According to the Quinnipiac poll, by a margin of 57%-32% Ohio voters support repealing SB 5. Republicans oppose repealing SB 5 59%-32%, but Democrats support repeal 77%-13%, and unlike 2010, Independents have strongly sided with Democrats (56%-32%) in favor of repealing the bill. The lack of support for the law is comprehensive. A majority of both men (54%-38%) and women (58%-27%) support repealing the bill. Whites (54%-35%) and blacks (76%-15) both support repeal. People making over $100,000 (52%-42%) have joined those making less than $100,000 (59%-30%) in favoring repeal.
The most surprising number in the poll is that non-union households strongly support repeal, 52%-35%.
Koch backed Gov. John Kasich has made SB 5 his signature initiative, but Ohio voters aren’t buying the governor’s claim that union rights have to be limited in order for the state to balance its budget. Almost 60% (57%) of Ohio voters disagree with Kasich that collective bargaining powers must be limited. Ohio voters do support merit pay raises over seniority based raises, 49%-40%, and they also support the ideas that workers should pay 15% of their salaries for their healthcare, and 10% into their pensions, but this seems like more of an acknowledgment of the tough economic times than a stance against collective bargaining.
The opposition to the repeal of SB 5 is declining from week to week. Last week a PPP poll found that repeal was supported 56%-36%. Support for repeal has stayed the same (56% last week compared to 57% this week), but the opposition has declined from 36% last week to 32% this week. As we get closer to Election Day, the movement to repeal the Koch Brothers’ anti-collective bargaining fantasy is getting stronger.
Wisconsin got the ball rolling with their protests against Scott Walker’s plan to gut public sector collective bargaining, but it is Ohio that is on the cusp of delivering a huge political defeat to the Koch agenda of destroying collective bargaining on a state by state basis. Along with the Occupy Wall Street protests, Ohio’s SB 5 vote is looking like it could be a push back against the agenda of the one percent.
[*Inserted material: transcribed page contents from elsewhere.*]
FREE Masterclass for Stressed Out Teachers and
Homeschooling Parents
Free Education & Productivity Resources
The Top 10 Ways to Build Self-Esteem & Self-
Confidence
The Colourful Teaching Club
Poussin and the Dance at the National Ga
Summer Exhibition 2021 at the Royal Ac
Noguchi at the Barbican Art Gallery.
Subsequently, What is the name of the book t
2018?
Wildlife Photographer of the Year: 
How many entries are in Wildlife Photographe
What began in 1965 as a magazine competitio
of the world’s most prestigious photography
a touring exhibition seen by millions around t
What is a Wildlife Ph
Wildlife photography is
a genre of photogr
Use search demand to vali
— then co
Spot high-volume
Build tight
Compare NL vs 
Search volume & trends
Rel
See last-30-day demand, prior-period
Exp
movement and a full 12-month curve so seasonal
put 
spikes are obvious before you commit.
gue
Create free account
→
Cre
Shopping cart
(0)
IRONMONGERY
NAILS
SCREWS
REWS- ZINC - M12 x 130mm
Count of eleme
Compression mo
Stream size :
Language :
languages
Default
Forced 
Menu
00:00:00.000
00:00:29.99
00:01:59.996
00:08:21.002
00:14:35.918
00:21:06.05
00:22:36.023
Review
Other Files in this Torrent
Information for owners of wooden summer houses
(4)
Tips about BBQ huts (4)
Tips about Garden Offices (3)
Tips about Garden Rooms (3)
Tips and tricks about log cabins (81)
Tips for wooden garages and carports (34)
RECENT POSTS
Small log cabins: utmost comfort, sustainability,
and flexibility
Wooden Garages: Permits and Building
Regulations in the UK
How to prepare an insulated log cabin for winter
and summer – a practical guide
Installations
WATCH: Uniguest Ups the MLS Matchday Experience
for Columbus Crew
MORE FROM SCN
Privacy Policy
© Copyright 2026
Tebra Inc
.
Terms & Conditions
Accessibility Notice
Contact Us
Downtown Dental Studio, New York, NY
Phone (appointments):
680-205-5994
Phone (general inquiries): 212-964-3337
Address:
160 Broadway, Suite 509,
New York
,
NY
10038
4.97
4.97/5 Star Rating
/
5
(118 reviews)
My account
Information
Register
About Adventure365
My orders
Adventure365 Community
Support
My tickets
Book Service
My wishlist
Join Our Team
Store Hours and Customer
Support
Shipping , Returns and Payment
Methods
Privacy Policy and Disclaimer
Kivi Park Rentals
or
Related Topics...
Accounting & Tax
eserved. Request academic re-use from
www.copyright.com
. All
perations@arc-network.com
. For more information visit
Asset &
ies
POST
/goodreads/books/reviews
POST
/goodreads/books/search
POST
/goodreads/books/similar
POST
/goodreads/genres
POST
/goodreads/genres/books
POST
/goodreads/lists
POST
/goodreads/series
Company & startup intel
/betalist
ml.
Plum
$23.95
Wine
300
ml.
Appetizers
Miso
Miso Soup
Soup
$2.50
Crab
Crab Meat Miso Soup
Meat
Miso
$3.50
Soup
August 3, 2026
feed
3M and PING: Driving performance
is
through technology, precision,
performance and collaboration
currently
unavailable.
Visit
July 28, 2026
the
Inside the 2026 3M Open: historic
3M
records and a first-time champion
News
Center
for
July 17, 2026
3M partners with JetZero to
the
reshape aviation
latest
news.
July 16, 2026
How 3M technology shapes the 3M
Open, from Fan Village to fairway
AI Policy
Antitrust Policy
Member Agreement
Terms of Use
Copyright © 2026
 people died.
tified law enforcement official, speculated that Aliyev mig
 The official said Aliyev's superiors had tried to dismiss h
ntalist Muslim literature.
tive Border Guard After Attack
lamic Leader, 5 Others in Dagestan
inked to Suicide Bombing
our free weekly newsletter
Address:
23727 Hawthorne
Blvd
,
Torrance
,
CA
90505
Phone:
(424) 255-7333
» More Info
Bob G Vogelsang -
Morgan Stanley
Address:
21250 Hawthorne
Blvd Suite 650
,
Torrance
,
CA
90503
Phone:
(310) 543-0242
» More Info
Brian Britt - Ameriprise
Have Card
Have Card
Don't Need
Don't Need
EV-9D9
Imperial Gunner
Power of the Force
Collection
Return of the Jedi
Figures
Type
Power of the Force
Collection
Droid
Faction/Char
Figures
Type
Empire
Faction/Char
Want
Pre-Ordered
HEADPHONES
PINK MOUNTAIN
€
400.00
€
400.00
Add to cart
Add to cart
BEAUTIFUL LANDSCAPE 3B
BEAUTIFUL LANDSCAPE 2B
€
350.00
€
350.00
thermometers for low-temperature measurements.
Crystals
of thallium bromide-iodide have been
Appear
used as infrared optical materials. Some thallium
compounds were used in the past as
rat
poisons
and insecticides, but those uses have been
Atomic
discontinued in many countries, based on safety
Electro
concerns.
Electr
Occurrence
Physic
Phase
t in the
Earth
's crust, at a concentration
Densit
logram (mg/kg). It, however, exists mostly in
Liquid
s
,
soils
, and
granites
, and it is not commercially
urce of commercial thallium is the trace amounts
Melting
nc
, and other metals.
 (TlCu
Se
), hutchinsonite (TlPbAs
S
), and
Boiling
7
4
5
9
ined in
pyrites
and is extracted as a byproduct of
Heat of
The Kochs were counting on Ohio to be the next domino to fall, but the people are standing up and getting ready to deal the Koch brothers a through defeat. Whether it is on Wall Street or at the ballot box in Ohio, the mood is the same. The 99% are mobilized and ready to defend themselves.
Ohio’s SB 5 vote represents the first chance to send the message that the people are willing to stand together to protect their rights and convert some of the feelings behind the Occupy Wall Street protests into political action.